There's some tongue-in-cheek objectifying language in there ("You're a chemical machine" (#1), "Though sentient and organic, I am a nanobot" (#3)), which got me wondering:

Why don't I find knowledge like this (especially presented in a format that flirts with objectification for entertainment value, but – I assume – doesn't seriously mean it) objectifying? Some people do, after all, and they're not crazy – focusing on the mechanics of embodiment *can* happen at the expense of the souls embodied. 

Maybe it's because none of the analytical, mechanical knowledge presented strikes me as diminishing the value of ordinary human witness. Making up silly songs about stuff *is* a form of ordinary human witness, in fact. The woman singing about *being* a meta-nanobot (as I gather all organisms could be classified) humorously parodies objectifying lyrics. But not seriously at the expense of her sentience or agency.  Whereas a two-step like the following *would* cheapen ordinary human witness and agency (I say as one who still feels a part of the US right – leastaways a US right that isn't bonkers):

Step 1) Sufferers are infantilized by not being trusted with the agency to reliably witness their own plight. Often, this is framed as a logical duty to dismiss their witness in favor of “the science” (somebody’s science, anyhow, possibly cherry-picked).

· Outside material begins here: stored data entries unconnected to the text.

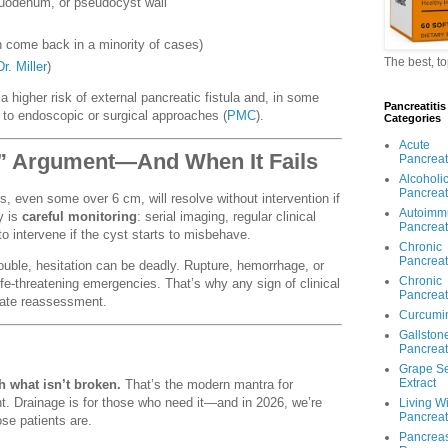
duodenum, or pseudocyst wall
 come back in a minority of cases)
The best, t
Dr. Miller
)
a higher risk of external pancreatic fistula and, in some
Pancreatitis
 to endoscopic or surgical approaches (
PMC
).
Categories
Acute
e” Argument—And When It Fails
Pancreati
Alcoholi
Pancreati
, even some over 6 cm, will resolve without intervention if
Autoimm
y is
careful monitoring
: serial imaging, regular clinical
Pancreati
o intervene if the cyst starts to misbehave.
Chronic
Pancreati
ble, hesitation can be deadly. Rupture, hemorrhage, or
Chronic
life-threatening emergencies. That’s why any sign of clinical
Pancreati
iate reassessment.
Curcumi
Gallston
Pancreati
Grape S
Extract
h what isn’t broken.
That’s the modern mantra for
 Drainage is for those who need it—and in 2026, we’re
Living W
Pancreati
se patients are.
Pancrea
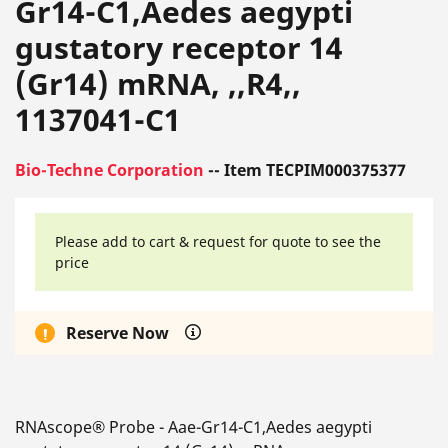
Gr14-C1,Aedes aegypti
gustatory receptor 14
(Gr14) mRNA, ,,R4,,
1137041-C1
Bio-Techne Corporation
-- Item TECPIM000375377
Please add to cart & request for quote to see the
price
Reserve Now
RNAscope® Probe - Aae-Gr14-C1,Aedes aegypti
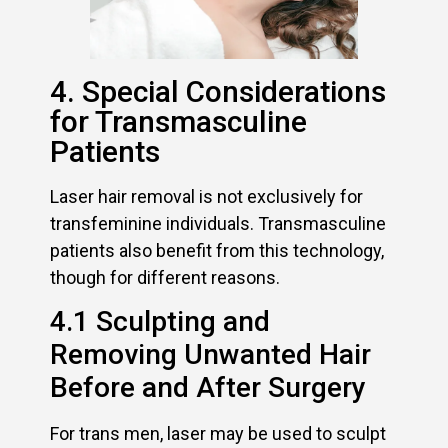
4. Special Considerations
for Transmasculine
Patients
Laser hair removal is not exclusively for
transfeminine individuals. Transmasculine
patients also benefit from this technology,
though for different reasons.
4.1 Sculpting and
Removing Unwanted Hair
Before and After Surgery
For trans men, laser may be used to sculpt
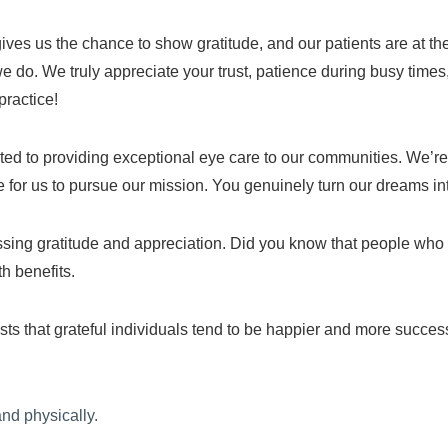
gives us the chance to show gratitude, and our patients are at th
we do. We truly appreciate your trust, patience during busy time
practice!
ated to providing exceptional eye care to our communities. We’r
 for us to pursue our mission. You genuinely turn our dreams int
sing gratitude and appreciation. Did you know that people who ro
th benefits.
 that grateful individuals tend to be happier and more successf
and physically.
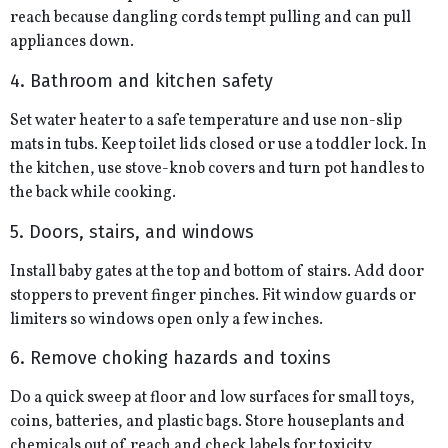
reach because dangling cords tempt pulling and can pull
appliances down.
4. Bathroom and kitchen safety
Set water heater to a safe temperature and use non-slip
mats in tubs. Keep toilet lids closed or use a toddler lock. In
the kitchen, use stove-knob covers and turn pot handles to
the back while cooking.
5. Doors, stairs, and windows
Install baby gates at the top and bottom of stairs. Add door
stoppers to prevent finger pinches. Fit window guards or
limiters so windows open only a few inches.
6. Remove choking hazards and toxins
Do a quick sweep at floor and low surfaces for small toys,
coins, batteries, and plastic bags. Store houseplants and
chemicals out of reach and check labels for toxicity.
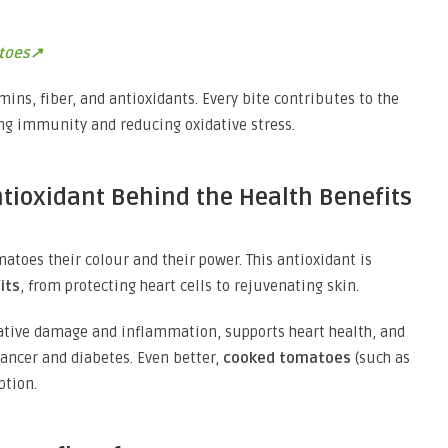
toes↗
mins, fiber, and antioxidants. Every bite contributes to the
ng immunity and reducing oxidative stress.
ntioxidant Behind the Health Benefits
atoes their colour and their power. This antioxidant is
its
, from protecting heart cells to rejuvenating skin.
ative damage and inflammation, supports heart health, and
cancer and diabetes. Even better,
cooked tomatoes
(such as
ption.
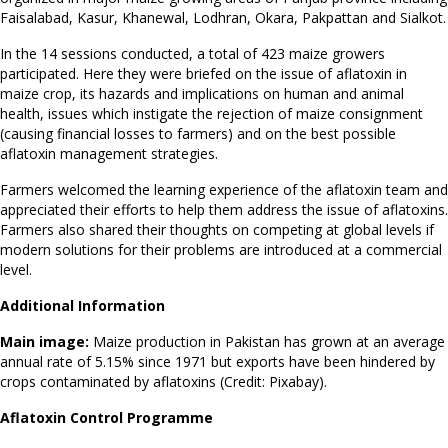
Faisalabad, Kasur, Khanewal, Lodhran, Okara, Pakpattan and Sialkot.
In the 14 sessions conducted, a total of 423 maize growers
participated. Here they were briefed on the issue of aflatoxin in
maize crop, its hazards and implications on human and animal
health, issues which instigate the rejection of maize consignment
(causing financial losses to farmers) and on the best possible
aflatoxin management strategies.
Farmers welcomed the learning experience of the aflatoxin team and
appreciated their efforts to help them address the issue of aflatoxins.
Farmers also shared their thoughts on competing at global levels if
modern solutions for their problems are introduced at a commercial
level.
Additional Information
Main image:
Maize production in Pakistan has grown at an average
annual rate of 5.15% since 1971 but exports have been hindered by
crops contaminated by aflatoxins (Credit: Pixabay).
Aflatoxin Control Programme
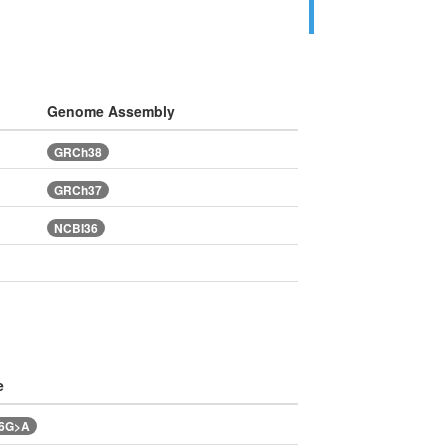
Genome Assembly
GRCh38
GRCh37
NCBI36
e
46G>A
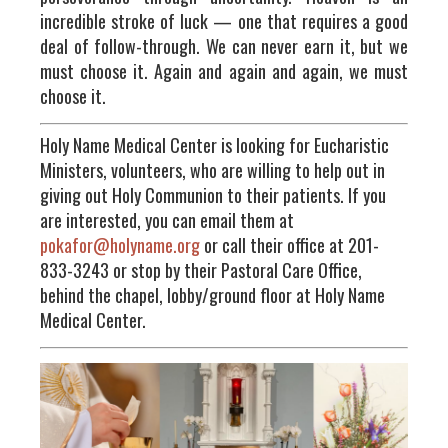
incredible stroke of luck — one that requires a good
deal of follow-through. We can never earn it, but we
must choose it. Again and again and again, we must
choose it.
Holy Name Medical Center is looking for Eucharistic
Ministers, volunteers, who are willing to help out in
giving out Holy Communion to their patients. If you
are interested, you can email them at
pokafor@holyname.org
or call their office at 201-
833-3243 or stop by their Pastoral Care Office,
behind the chapel, lobby/ground floor at Holy Name
Medical Center.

Step 2) If and when their witness is finally believed, the right cheerfully reassures them it won’t aid them because dangit, sufferers have agency and it doesn’t want to infantilize them!

https://www.youtube.com/watch?v=f8FAJXPBdOg

https://www.youtube.com/watch?v=ydqReeTV_vk

https://www.youtube.com/watch?v=ObvxPSQNMGc

Cass's avatar

I appreciate all the deep thinking going on here, but instead of spending time thinking of my response, I’m going to go lay on the floor and feel the sturdiness of it beneath me. ;)

Dave Odell's avatar

As a small college athletic director, father of 2 female college athletes and husband to a former college athlete, I’m thankful that this conversation is rising up in this thread. More please! It was almost 20 years ago that we started to recognize the incident of ACL’s during certain times in our female athlete’s cycle. Culturally it was a dangerous conversation to talk publicly about. But after overcoming that impediment we were able to build various testing and strength and conditioning protocols to support our female athletes better. Now, due to the work of folks like Leah Libresco Sargeant we can take the conversation to an even deeper level. In intercollegiate athletics we say that team sports provides a laboratory for life lessons. Here is yet another one.

Karen's avatar

Could you define what you mean by ‘justice?’ Plenty of theorists state that they want justice for women, by which they mean ‘forced into abusive marriages in order to eat and live indoors and never allowed any participation in public life at all.’ Read, if you have a strong stomach, the works of Scott Yenor on this point.

My definition of ‘justice’ is ‘ensured by custom and law the absolute right and obligation to participate in public life, both in the market and in government.’ Women should vote, own property, and have their own income completely independent and inaccessible by their husbands. When that world exists, we will have justice for women.

Giuseppe Scalas's avatar

The frailty of the human condition is such that, when properly considered, sexual differences wane.

Giuseppe Ungaretti wrote this poem on the Belgian front in 1918. It's titled "Soldiers" but it applies to us all.

Soldati

Si sta come

d'autunno

sugli alberi

le foglie

---

Soldiers

We are as

in autumn

on branches

the leaves

Esther Berry's avatar

Such a good article! It's hard to balance affirming the real goodness of the female body on the one hand but also recognizing and being honest about the tradeoffs and vulnerabilities inherent in female embodiment.